▶ INPUT
★ ★ ★ ★ ★ ★ ★
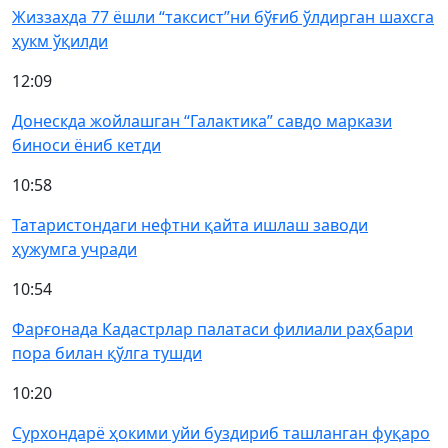
Жиззахда 77 ёшли “таксист”ни бўғиб ўлдирган шахсга
ҳукм ўқилди
12:09
Донескда жойлашган “Галактика” савдо маркази
биноси ёниб кетди
10:58
Татаристондаги нефтни қайта ишлаш заводи
ҳужумга учради
10:54
Фарғонада Кадастрлар палатаси филиали раҳбари
пора билан қўлга тушди
10:20
Сурхондарё ҳокими уйи буздириб ташланган фуқаро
★ ★ ★ ★ ★ ★ ★
▶ ABOUT THIS TASK
Reproduce every line of text from the records above without any change, and leave the pictures out of your answer.

▶ WRITTEN REPLY
Жиззахда 77 ёшли “таксист”ни бўғиб ўлдирган шахсга
ҳукм ўқилди
12:09
Донескда жойлашган “Галактика” савдо маркази
биноси ёниб кетди
10:58
Татаристондаги нефтни қайта ишлаш заводи
ҳужумга учради
10:54
Фарғонада Кадастрлар палатаси филиали раҳбари
пора билан қўлга тушди
10:20
Сурхондарё ҳокими уйи буздириб ташланган фуқаро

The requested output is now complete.